You could read the Court’s effort to import the American “compelled speech” doctrine as its attempt to confine the scope of its ruling. The judgment characterises forcing the bakers to fulfil the cake order as “compelling” them to promote or endorse a “message.”  But the Court couldn’t possibly be saying that messages on cakes are always expressions of their baker’s conscience. Would we ever assume that a baker who ices “Happy 13th Birthday” on a cake has any feeling one way or the other about the pre-teen in question? Or, as commentators have been fond of noting, does a person have to endorse Manchester United to bake a cake celebrating the team’s success?

Of course not. Thinking of this as a “compelled speech” case misunderstands the doctrine. Nonetheless, as Lady Hale points out, this cake’s message did implicate these bakers’ consciences. Not because decorated cakes bear “messages,” but because Mr Lee’s political discrimination claim inherently turned this particular cake purchase into a political conflict between a supporter of gay marriage and an opponent of gay marriage.

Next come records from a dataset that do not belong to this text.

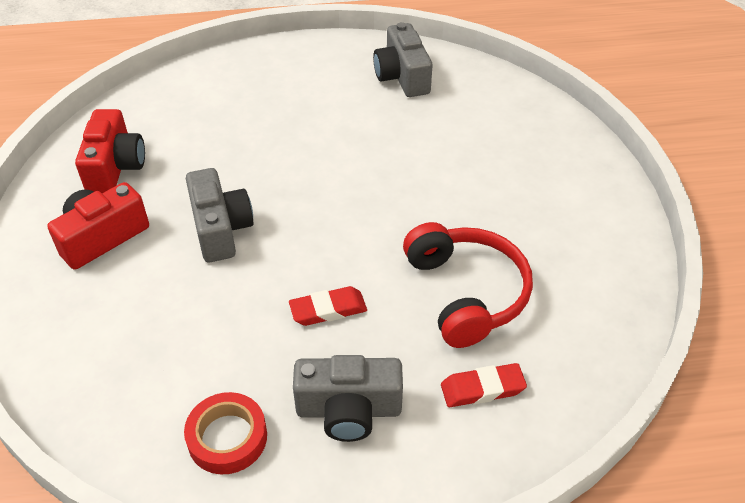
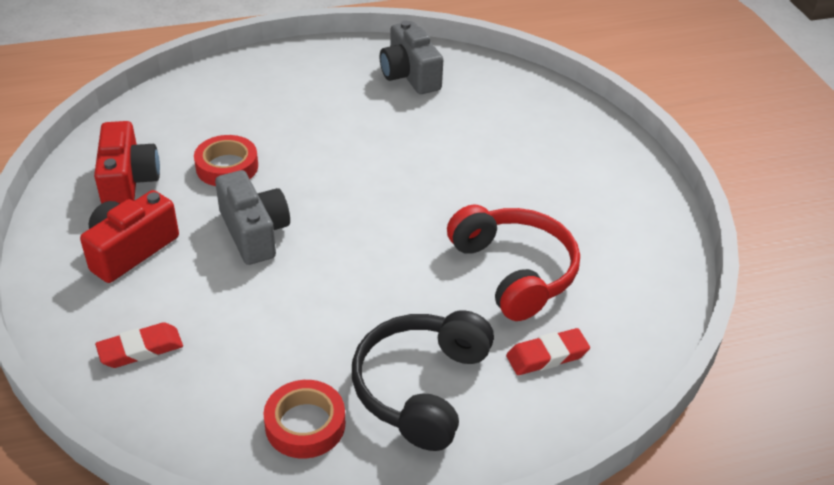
camera: 10 degrees left, 5 degrees down
red eraser [289,286,367,326] -> red eraser moved to [95,322,183,368]
grey camera [293,355,403,442] -> black headphones [352,310,494,451]
none -> red tape [194,135,258,186]

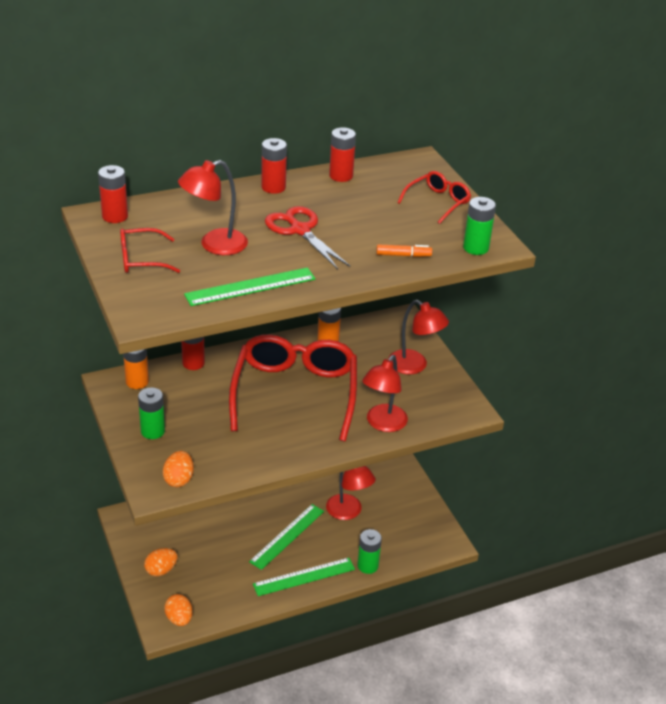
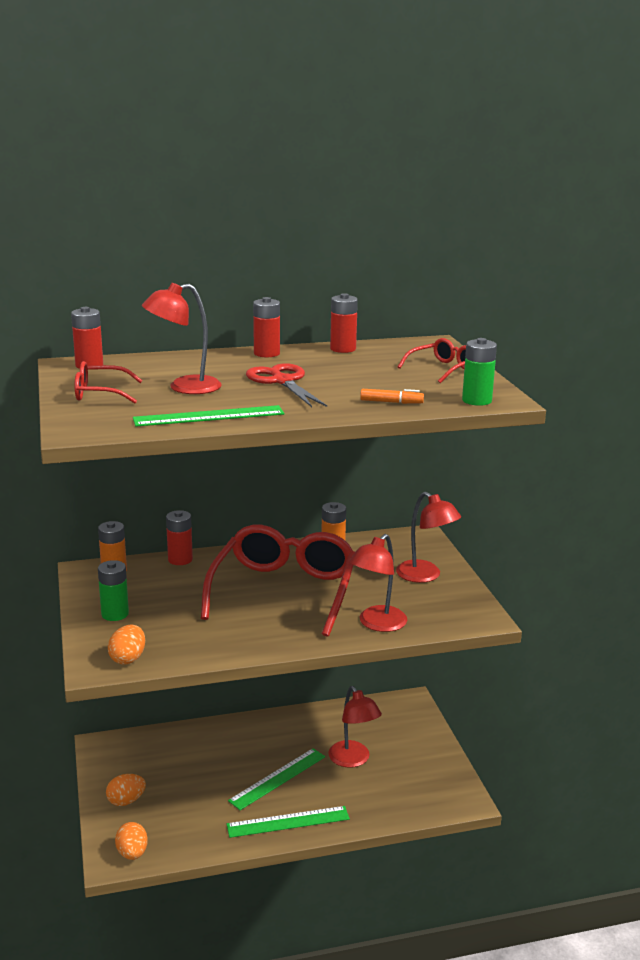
camera: 10 degrees right, 15 degrees down
green battery [357,529,382,574] -> none

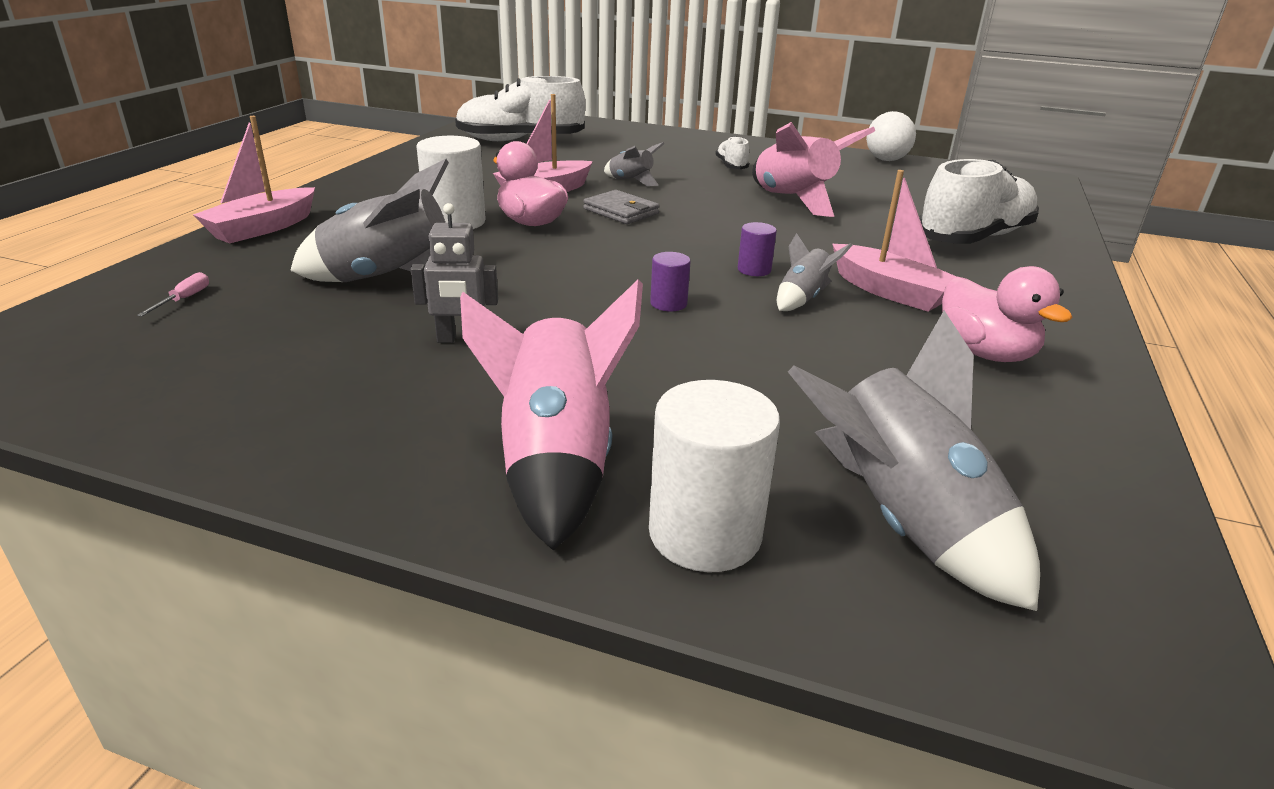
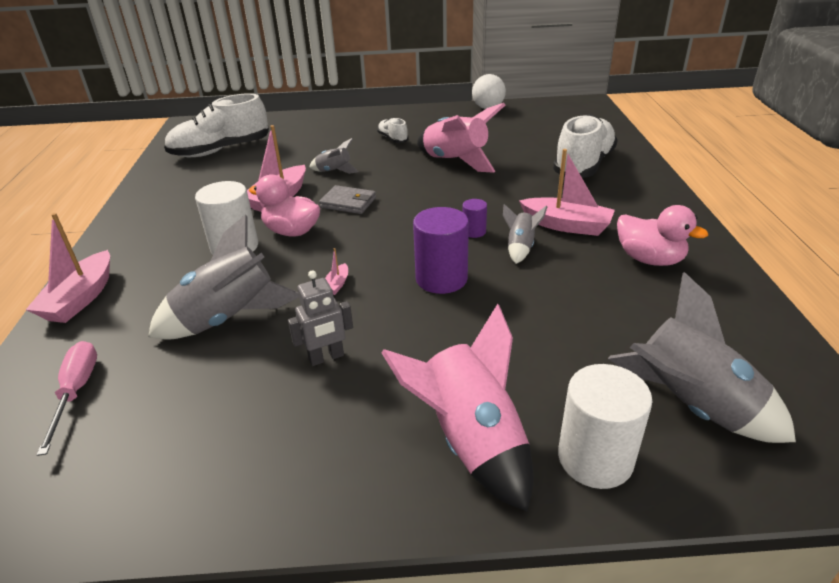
camera: 20 degrees left, 5 degrees up
pink screwdriver [137,272,209,316] -> pink screwdriver [36,341,97,456], size x1.85
purple cylinder [650,252,691,311] -> purple cylinder [413,207,469,294], size x1.96
none -> pink boat [325,248,348,295]

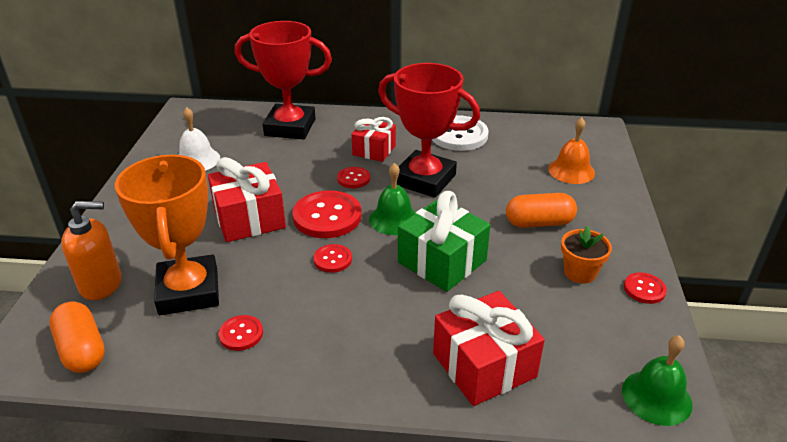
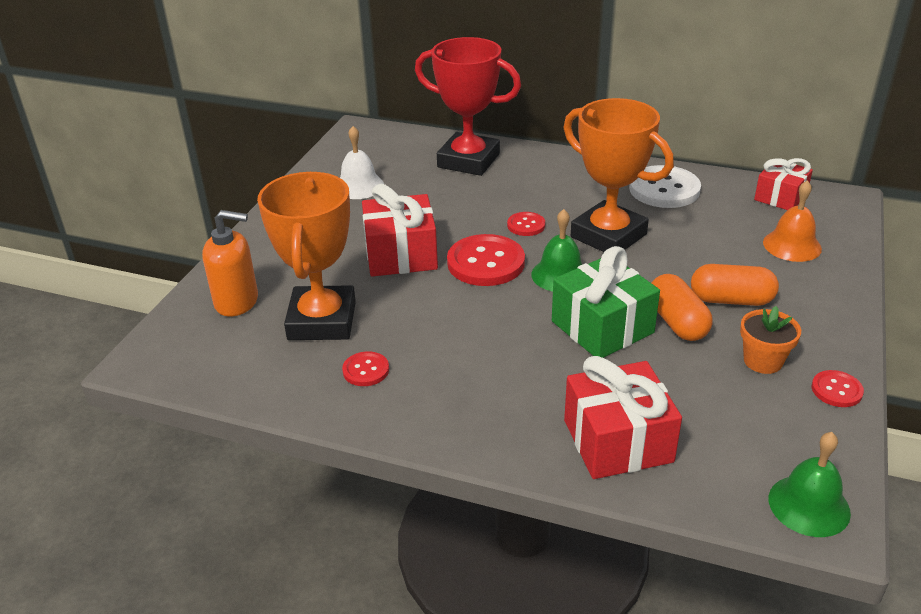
camera: 15 degrees right, 0 degrees up
orange capsule [49,302,105,373] -> orange capsule moved to [652,274,713,341]
red button [313,244,352,273] -> none
red gift [352,117,396,162] -> red gift moved to [754,158,813,210]
red trophy [378,63,480,198] -> orange trophy [563,98,674,252]

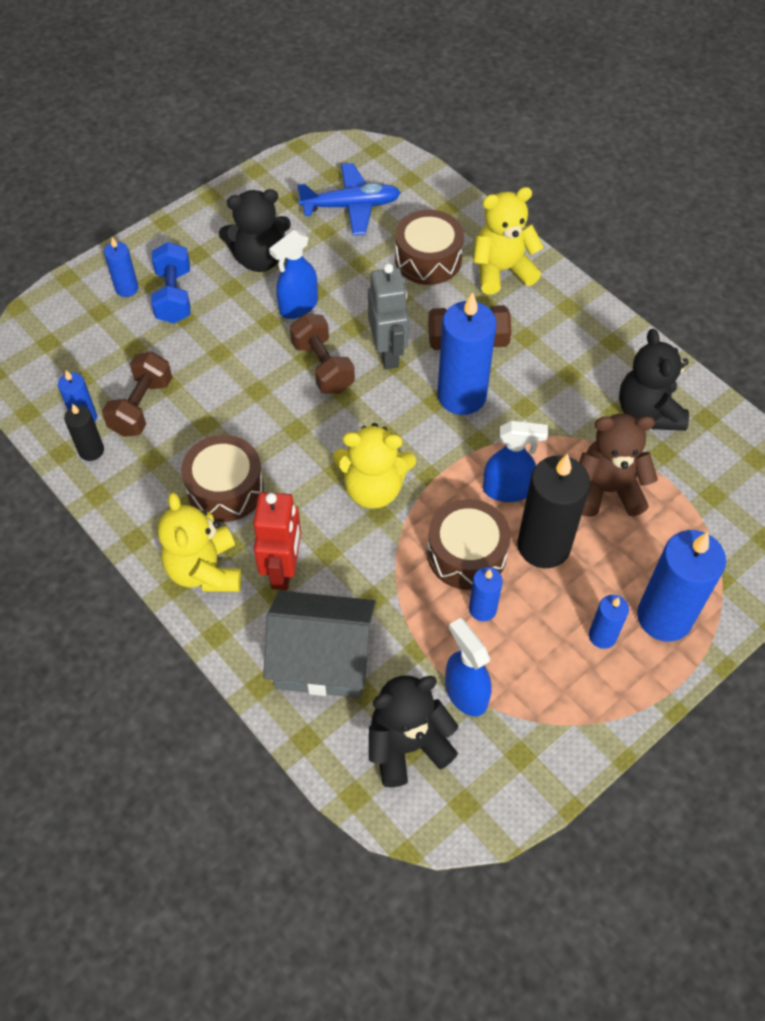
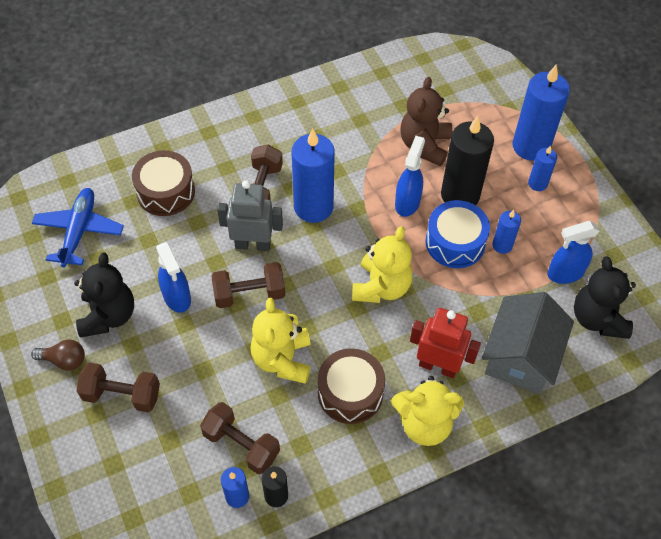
camera: 75 degrees left, 0 degrees up
blue candle [104,237,139,297] -> none
blue dumbbell [151,242,190,323] -> brown dumbbell [77,362,160,412]
brown drum [427,499,511,590] -> blue drum [426,200,490,268]
yellow teddy bear [473,187,544,294] -> yellow teddy bear moved to [251,298,311,384]
black teddy bear [619,329,689,431] -> none
none -> brown light bulb [31,339,85,371]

Given that political discrimination claims will always involve a clash between two parties’ respective conscience, it’s hard to tell what is left of FETO after this case. The Court tells us the law has to be read to avoid ruling in Mr Lee’s favour, but it doesn’t say anything else how it should be read in other cases, let alone how it could be applied to avoid running up against the robust interpretation of arts 9 and 10 offered by this judgment.

Corey Stoughton is the Acting Director of Liberty.  This post is written in her personal capacity.